More fidgeting sounds from Frost.
Mullett's pen crawled on.
The sound of a match being struck.
A match? Mullett's nose twitched. A smoke-ring gently nudged his pen and drifted across his desk. He followed it with incredulous eyes.
This was intolerable. Frost was smoking. Without even asking permission-which would have been icily refused- he was smoking, leaning at ease in the chair, swinging an unpolished shoe from side to side. He gave Mullett a reassuring smile.
'When you're ready, Super…'
Mullett winced. He hated being addressed as 'Super'. Everyone knew it but Frost.
'Put out that cigarette,' he snapped with such ferocity that the cigarette immediately dropped from Frost's startled lips and landed on the carpet. There was a smell of burning wool from the blue Wilton. Frost ground at the pile with his dirty shoes and managed to distribute a mess of broken cigarette and charred wool over a wide area. He moved his chair to cover up the burn and smiled inquiringly at Mullett.

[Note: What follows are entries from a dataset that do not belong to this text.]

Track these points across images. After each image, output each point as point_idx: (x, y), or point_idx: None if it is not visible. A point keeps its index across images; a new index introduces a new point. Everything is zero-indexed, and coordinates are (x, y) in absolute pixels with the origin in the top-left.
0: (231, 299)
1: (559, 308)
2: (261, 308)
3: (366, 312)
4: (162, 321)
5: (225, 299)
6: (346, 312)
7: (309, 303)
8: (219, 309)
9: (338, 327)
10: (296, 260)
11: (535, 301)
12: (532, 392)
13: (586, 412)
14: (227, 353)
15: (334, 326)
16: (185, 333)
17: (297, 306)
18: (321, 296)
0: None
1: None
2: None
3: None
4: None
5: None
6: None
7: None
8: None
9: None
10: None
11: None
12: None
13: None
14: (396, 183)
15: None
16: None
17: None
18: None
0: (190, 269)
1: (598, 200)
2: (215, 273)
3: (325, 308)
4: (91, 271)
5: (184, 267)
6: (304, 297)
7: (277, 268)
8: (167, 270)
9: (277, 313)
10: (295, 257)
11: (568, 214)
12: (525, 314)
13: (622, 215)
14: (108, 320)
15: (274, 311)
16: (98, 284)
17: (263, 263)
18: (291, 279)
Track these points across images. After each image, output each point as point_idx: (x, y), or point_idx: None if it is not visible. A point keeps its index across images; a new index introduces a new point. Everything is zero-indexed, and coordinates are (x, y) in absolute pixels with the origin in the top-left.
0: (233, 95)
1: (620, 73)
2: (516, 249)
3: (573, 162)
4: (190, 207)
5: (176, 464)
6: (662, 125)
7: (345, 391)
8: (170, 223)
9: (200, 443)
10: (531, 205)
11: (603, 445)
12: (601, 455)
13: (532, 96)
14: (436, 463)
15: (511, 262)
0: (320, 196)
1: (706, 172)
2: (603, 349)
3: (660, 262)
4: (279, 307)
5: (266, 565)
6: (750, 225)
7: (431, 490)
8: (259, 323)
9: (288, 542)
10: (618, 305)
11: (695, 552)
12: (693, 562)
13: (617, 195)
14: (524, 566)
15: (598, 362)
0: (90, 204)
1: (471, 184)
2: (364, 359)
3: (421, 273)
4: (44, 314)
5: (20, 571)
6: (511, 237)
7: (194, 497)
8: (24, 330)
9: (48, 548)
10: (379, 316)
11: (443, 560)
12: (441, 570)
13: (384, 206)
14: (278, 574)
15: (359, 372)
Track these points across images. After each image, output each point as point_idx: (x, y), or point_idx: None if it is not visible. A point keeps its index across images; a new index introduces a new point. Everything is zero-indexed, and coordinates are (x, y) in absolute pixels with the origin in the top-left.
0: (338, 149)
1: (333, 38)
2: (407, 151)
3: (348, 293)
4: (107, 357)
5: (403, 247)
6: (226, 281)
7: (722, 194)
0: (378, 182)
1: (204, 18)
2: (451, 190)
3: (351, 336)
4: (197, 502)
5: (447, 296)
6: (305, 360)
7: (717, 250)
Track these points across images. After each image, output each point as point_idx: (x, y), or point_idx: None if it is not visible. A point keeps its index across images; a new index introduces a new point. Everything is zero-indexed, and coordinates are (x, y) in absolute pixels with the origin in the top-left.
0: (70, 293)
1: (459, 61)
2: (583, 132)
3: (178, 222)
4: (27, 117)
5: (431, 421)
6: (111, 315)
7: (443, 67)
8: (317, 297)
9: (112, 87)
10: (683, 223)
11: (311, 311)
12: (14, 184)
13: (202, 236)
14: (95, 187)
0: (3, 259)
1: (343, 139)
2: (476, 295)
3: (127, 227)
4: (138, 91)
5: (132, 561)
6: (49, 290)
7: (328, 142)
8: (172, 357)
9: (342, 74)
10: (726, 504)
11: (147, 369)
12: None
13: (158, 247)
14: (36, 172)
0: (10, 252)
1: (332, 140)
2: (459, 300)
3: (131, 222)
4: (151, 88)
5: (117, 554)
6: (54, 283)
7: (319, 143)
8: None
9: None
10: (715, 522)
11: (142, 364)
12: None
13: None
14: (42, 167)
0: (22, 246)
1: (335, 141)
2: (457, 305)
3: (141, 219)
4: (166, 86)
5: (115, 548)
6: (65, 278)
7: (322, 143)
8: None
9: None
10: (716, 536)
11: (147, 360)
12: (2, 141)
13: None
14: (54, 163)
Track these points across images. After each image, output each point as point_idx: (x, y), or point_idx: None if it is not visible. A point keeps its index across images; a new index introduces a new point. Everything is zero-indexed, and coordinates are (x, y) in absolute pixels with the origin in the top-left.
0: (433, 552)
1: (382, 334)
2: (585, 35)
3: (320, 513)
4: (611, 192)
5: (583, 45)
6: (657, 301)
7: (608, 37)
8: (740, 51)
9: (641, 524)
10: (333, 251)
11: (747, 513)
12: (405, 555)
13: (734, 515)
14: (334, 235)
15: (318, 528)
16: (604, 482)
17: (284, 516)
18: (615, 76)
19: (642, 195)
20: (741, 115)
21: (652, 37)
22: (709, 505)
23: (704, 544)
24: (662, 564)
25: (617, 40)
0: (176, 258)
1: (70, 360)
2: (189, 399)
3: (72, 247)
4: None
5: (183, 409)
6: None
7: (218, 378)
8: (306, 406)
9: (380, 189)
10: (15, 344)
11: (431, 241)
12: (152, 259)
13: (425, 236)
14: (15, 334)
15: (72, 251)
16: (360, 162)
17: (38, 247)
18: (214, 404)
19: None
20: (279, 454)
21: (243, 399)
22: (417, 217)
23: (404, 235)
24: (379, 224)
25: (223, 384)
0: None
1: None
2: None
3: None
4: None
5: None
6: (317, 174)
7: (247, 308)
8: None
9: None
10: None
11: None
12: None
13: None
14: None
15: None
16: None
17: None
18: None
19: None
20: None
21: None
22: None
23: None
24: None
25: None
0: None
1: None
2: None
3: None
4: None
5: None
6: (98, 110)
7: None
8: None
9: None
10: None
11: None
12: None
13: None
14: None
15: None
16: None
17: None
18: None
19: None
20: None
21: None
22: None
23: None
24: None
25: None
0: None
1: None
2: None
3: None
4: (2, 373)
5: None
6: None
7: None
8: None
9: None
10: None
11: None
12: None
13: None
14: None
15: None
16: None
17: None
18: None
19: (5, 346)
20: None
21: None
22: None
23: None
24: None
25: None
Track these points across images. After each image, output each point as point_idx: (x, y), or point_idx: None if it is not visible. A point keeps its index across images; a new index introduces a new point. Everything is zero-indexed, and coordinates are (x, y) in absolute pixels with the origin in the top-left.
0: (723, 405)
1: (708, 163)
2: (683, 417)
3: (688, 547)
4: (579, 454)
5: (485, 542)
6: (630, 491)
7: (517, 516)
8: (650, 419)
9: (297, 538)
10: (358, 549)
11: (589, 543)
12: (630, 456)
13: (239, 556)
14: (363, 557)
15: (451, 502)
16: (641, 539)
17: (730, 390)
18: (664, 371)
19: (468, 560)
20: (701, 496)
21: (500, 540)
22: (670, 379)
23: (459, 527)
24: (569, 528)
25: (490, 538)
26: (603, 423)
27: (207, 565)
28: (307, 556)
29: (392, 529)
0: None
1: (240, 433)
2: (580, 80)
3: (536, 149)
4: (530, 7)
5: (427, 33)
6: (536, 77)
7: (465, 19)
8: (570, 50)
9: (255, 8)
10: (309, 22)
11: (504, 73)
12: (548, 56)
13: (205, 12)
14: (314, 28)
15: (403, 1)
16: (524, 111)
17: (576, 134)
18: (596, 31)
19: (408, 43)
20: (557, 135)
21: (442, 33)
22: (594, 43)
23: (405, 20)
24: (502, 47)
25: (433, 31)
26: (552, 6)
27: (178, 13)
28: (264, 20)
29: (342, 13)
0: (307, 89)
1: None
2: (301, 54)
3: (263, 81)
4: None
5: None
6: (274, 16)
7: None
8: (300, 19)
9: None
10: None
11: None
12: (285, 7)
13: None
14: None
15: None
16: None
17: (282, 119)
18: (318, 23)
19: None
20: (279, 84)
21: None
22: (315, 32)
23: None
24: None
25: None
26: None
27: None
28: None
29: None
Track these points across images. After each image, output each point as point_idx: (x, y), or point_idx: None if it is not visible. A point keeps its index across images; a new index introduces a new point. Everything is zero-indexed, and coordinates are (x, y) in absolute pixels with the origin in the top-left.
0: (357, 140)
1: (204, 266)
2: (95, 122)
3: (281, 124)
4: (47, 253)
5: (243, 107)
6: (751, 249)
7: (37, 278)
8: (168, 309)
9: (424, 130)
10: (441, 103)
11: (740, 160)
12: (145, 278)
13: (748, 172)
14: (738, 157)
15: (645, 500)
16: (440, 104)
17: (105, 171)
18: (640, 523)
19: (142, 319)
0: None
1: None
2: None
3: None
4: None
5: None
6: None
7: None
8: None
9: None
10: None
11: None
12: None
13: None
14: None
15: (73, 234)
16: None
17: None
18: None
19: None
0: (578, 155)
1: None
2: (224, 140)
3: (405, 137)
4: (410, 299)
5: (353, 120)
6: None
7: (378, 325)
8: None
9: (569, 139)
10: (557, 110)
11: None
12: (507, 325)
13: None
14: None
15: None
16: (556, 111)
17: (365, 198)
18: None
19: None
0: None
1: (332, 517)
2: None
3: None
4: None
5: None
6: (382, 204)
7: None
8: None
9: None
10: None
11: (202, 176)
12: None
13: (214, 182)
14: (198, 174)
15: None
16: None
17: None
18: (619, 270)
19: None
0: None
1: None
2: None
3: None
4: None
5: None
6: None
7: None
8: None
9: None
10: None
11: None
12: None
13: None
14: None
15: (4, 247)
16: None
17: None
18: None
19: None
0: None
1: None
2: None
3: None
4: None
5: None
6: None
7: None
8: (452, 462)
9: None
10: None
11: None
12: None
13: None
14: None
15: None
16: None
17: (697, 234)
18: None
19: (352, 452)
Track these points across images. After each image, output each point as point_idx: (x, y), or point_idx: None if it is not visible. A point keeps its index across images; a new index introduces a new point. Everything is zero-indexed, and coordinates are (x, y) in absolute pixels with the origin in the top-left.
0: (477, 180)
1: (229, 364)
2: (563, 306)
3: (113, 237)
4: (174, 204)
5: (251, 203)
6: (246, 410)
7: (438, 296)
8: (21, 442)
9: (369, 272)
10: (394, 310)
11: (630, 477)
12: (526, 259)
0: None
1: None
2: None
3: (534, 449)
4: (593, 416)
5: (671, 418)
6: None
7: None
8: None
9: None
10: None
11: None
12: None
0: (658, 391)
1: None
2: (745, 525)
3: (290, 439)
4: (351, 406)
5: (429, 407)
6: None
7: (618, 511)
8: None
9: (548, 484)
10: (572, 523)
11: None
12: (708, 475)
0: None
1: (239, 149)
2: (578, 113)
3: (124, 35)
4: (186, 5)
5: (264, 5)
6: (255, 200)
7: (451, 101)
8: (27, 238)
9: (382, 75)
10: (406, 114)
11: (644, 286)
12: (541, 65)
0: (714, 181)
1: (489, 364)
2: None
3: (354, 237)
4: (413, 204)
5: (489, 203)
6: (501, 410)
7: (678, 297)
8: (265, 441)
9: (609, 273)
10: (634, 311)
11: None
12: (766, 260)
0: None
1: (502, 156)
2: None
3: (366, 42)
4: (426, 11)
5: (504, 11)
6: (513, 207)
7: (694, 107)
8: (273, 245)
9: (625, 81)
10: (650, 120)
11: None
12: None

'You wanted to see me, sir?'
As soon as Frost had gone, Mullett would go down on his hands and knees and inspect the damage. In the meantime he contented himself with a long hard stare.
'I wanted to see you more than half an hour ago. You've kept me waiting, Inspector.'
'I had to have a look at Bennington's Bank. Someone jemmied their door.'
'I would have thought your Divisional Commander's summons took priority. And you weren't at the briefing meeting!'
A theatrical smiting of palm to freckled forehead. 'The meeting? Clean forgot all about it, sir.'
Mullen took the envelope from his drawer. 'I've had a complaint about you, Inspector.' He unfolded the memo. 'From Superintendent Gibbons of the Police Training Center-'
Frost's blank expression masked his relief. This was a comparatively trivial matter. He'd been asked over to the training center to speak, as an experienced officer, to new recruits and to give them practical hints that would assist them in their chosen career.
'So, you told them how to fiddle their car expenses,' accused Mullett.
'1 only mentioned it in passing, sir.'
'In passing, or not, that was what you were talking to them about when Superintendent Gibbons entered the lecture room. 1 was ashamed to get his memo. Fortunately he wrote to me confidentially, as a friend, and didn't copy it to H.Q. I'm most concerned about you, Frost. I had occasion to look in your office today. Frankly, I was appalled. The mess, the untidiness… and I found that statistical return that County has been screaming for still uncompleted.'
'Ah, yes. I must get around to that. Anything else, sir?'
Yes, there was. Mullett gathered himself for his main at tack.